## TASK PROMPT:
Which lines in the records below contain the word "International"? Copy each of them.
=== INPUT DATA ===
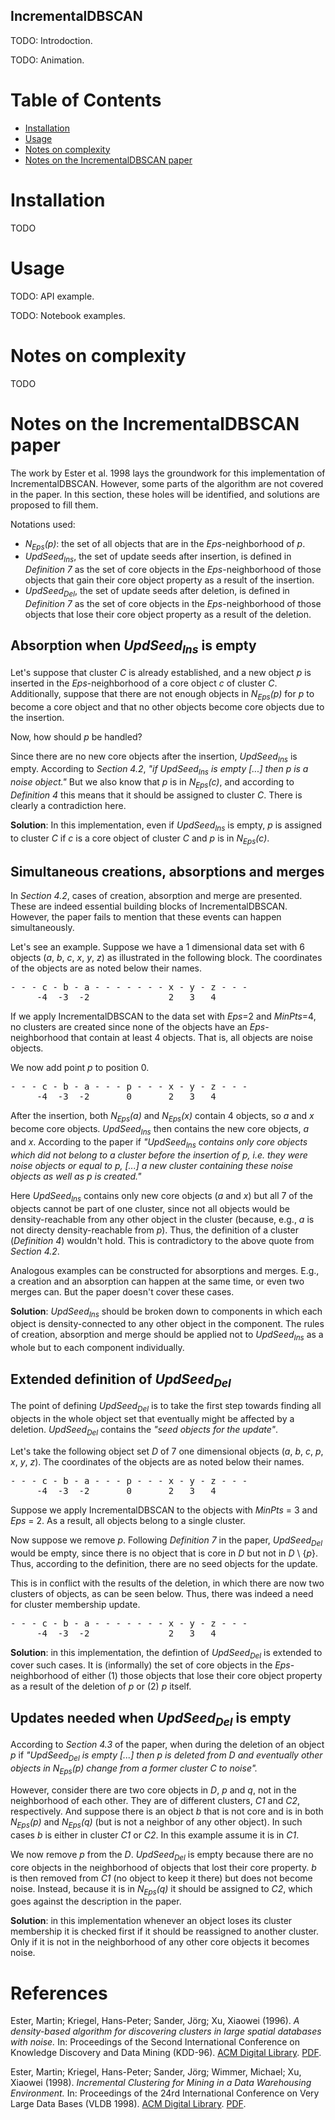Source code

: IncrementalDBSCAN
-----------------

TODO: Introdoction.

TODO: Animation.


# Table of Contents

- [Installation](#installation)
- [Usage](#usage)
- [Notes on complexity](#notes-on-complexity)
- [Notes on the IncrementalDBSCAN paper](#notes-on-the-incrementaldbscan-paper)

# Installation

TODO

# Usage

TODO: API example.

TODO: Notebook examples.

# Notes on complexity

TODO

# Notes on the IncrementalDBSCAN paper
The work by Ester et al. 1998 lays the groundwork for this implementation of IncrementalDBSCAN. However, some parts of the algorithm are not covered in the paper. In this section, these holes will be identified, and solutions are proposed to fill them.

Notations used:
- _N<sub>Eps</sub>(p)_: the set of all objects that are in the _Eps_-neighborhood of _p_.
- _UpdSeed<sub>Ins</sub>_, the set of update seeds after insertion, is defined in _Definition 7_ as the set of core objects in the _Eps_-neighborhood of those objects that gain their core object property as a result of the insertion.
- _UpdSeed<sub>Del</sub>_, the set of update seeds after deletion, is defined in _Definition 7_ as the set of core objects in the _Eps_-neighborhood of those objects that lose their core object property as a result of the deletion.

## Absorption when _UpdSeed<sub>Ins</sub>_ is empty
Let's suppose that cluster _C_ is already established, and a new object _p_ is inserted in the _Eps_-neighborhood of a core object _c_ of cluster _C_. Additionally, suppose that there are not enough objects in _N<sub>Eps</sub>(p)_ for _p_ to become a core object and that no other objects become core objects due to the insertion.

Now, how should _p_ be handled?

Since there are no new core objects after the insertion, _UpdSeed<sub>Ins</sub>_ is empty. According to _Section 4.2_, _"if _UpdSeed<sub>Ins</sub>_ is empty [...] then _p_ is a noise object."_ But we also know that _p_ is in _N<sub>Eps</sub>(c)_, and according to _Definition 4_ this means that it should be assigned to cluster _C_. There is clearly a contradiction here.

**Solution**: In this implementation, even if _UpdSeed<sub>Ins</sub>_ is empty, _p_ is assigned to cluster _C_ if _c_ is a core object of cluster _C_ and _p_ is in _N<sub>Eps</sub>(c)_.

## Simultaneous creations, absorptions and merges
In _Section 4.2_, cases of creation, absorption and merge are presented. These are indeed essential building blocks of IncrementalDBSCAN. However, the paper fails to mention that these events can happen simultaneously.

Let's see an example. Suppose we have a 1 dimensional data set with 6 objects (_a_, _b_, _c_, _x_, _y_, _z_) as illustrated in the following block. The coordinates of the objects are as noted below their names.
<pre>
- - - c - b - a - - - - - - - x - y - z - - -
     -4  -3  -2               2   3   4      
</pre>

If we apply IncrementalDBSCAN to the data set with _Eps_=2 and _MinPts_=4, no clusters are created since none of the objects have an _Eps_-neighborhood that contain at least 4 objects. That is, all objects are noise objects.

We now add point _p_ to position 0.
<pre>
- - - c - b - a - - - p - - - x - y - z - - -
     -4  -3  -2       0       2   3   4      
</pre>

After the insertion, both _N<sub>Eps</sub>(a)_ and _N<sub>Eps</sub>(x)_ contain 4 objects, so _a_ and _x_ become core objects. _UpdSeed<sub>Ins</sub>_ then contains the new core objects, _a_ and _x_. According to the paper if _"UpdSeed<sub>Ins</sub> contains only core objects which did not belong to a cluster before the insertion of p, i.e. they were noise objects or equal to p, [...] a new cluster containing these noise objects as well as p is created."_ 

Here _UpdSeed<sub>Ins</sub>_ contains only new core objects (_a_ and _x_) but all 7 of the objects cannot be part of one cluster, since not all objects would be density-reachable from any other object in the cluster (because, e.g., _a_ is not directy density-reachable from _p_). Thus, the definition of a cluster (_Definition 4_) wouldn't hold. This is contradictory to the above quote from _Section 4.2_.

Analogous examples can be constructed for absorptions and merges. E.g., a creation and an absorption can happen at the same time, or even two merges can. But the paper doesn't cover these cases.

**Solution**: _UpdSeed<sub>Ins</sub>_ should be broken down to components in which each object is density-connected to any other object in the component. The rules of creation, absorption and merge should be applied not to _UpdSeed<sub>Ins</sub>_ as a whole but to each component individually.

## Extended definition of _UpdSeed<sub>Del</sub>_

The point of defining _UpdSeed<sub>Del</sub>_ is to take the first step towards finding all objects in the whole object set that eventually might be affected by a deletion. _UpdSeed<sub>Del</sub>_ contains the _"seed objects for the update"_.

Let's take the following object set _D_ of 7 one dimensional objects (_a_, _b_, _c_, _p_, _x_, _y_, _z_). The coordinates of the objects are as noted below their names.
<pre>
- - - c - b - a - - - p - - - x - y - z - - -
     -4  -3  -2       0       2   3   4      
</pre>

Suppose we apply IncrementalDBSCAN to the objects with _MinPts_ = 3 and _Eps_ = 2. As a result, all objects belong to a single cluster.

Now suppose we remove _p_. Following _Definition 7_ in the paper, _UpdSeed<sub>Del</sub>_ would be empty, since there is no object that is core in _D_ but not in _D_ \ {_p_}. Thus, according to the definition, there are no seed objects for the update.

This is in conflict with the results of the deletion, in which there are now two clusters of objects, as can be seen below. Thus, there was indeed a need for cluster membership update.
<pre>
- - - c - b - a - - - - - - - x - y - z - - -
     -4  -3  -2               2   3   4      
</pre>

**Solution**: in this implementation, the defintion of _UpdSeed<sub>Del</sub>_ is extended to cover such cases. It is (informally) the set of core objects in the _Eps_-neighborhood of either (1) those objects that lose their core object property as a result of the deletion of _p_ or (2) _p_ itself.

## Updates needed when _UpdSeed<sub>Del</sub>_ is empty

According to _Section 4.3_ of the paper, when during the deletion of an object _p_ if *"_UpdSeed<sub>Del</sub>_ is empty [...] then p is deleted from D and eventually other objects in _N<sub>Eps</sub>(p)_ change from a former cluster C to noise".*

However, consider there are two core objects in _D_, _p_ and _q_, not in the neighborhood of each other. They are of different clusters, _C1_ and _C2_, respectively. And suppose there is an object _b_ that is not core and is in both _N<sub>Eps</sub>(p)_ and _N<sub>Eps</sub>(q)_ (but is not a neighbor of any other object). In such cases _b_ is either in cluster _C1_ or _C2_. In this example assume it is in _C1_.

We now remove _p_ from the _D_. _UpdSeed<sub>Del</sub>_ is empty because there are no core objects in the neighborhood of objects that lost their core property. _b_ is then removed from _C1_ (no object to keep it there) but does not become noise. Instead, because it is in _N<sub>Eps</sub>(q)_ it should be assigned to _C2_, which goes against the description in the paper.

**Solution**: in this implementation whenever an object loses its cluster membership it is checked first if it should be reassigned to another cluster. Only if it is not in the neighborhood of any other core objects it becomes noise.

# References
Ester, Martin; Kriegel, Hans-Peter; Sander, Jörg; Xu, Xiaowei (1996). _A density-based algorithm for discovering clusters in large spatial databases with noise._ In: Proceedings of the Second International Conference on Knowledge Discovery and Data Mining (KDD-96). [ACM Digital Library][acm1]. [PDF][pdf1].

Ester, Martin; Kriegel, Hans-Peter; Sander, Jörg; Wimmer, Michael; Xu, Xiaowei (1998). _Incremental Clustering for Mining in a Data Warehousing Environment._ In: Proceedings of the 24rd International Conference on Very Large Data Bases (VLDB 1998). [ACM Digital Library][acm2]. [PDF][pdf2].

[acm1]: https://dl.acm.org/citation.cfm?id=3001507
[acm2]: https://dl.acm.org/citation.cfm?id=671201
[pdf1]: https://www.aaai.org/Papers/KDD/1996/KDD96-037.pdf
[pdf2]: https://www.dbs.ifi.lmu.de/Publikationen/Papers/VLDB-98-IncDBSCAN.pdf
===
## SOLUTION TO THIS PROBLEM:
Ester, Martin; Kriegel, Hans-Peter; Sander, Jörg; Xu, Xiaowei (1996). _A density-based algorithm for discovering clusters in large spatial databases with noise._ In: Proceedings of the Second International Conference on Knowledge Discovery and Data Mining (KDD-96). [ACM Digital Library][acm1]. [PDF][pdf1].
Ester, Martin; Kriegel, Hans-Peter; Sander, Jörg; Wimmer, Michael; Xu, Xiaowei (1998). _Incremental Clustering for Mining in a Data Warehousing Environment._ In: Proceedings of the 24rd International Conference on Very Large Data Bases (VLDB 1998). [ACM Digital Library][acm2]. [PDF][pdf2].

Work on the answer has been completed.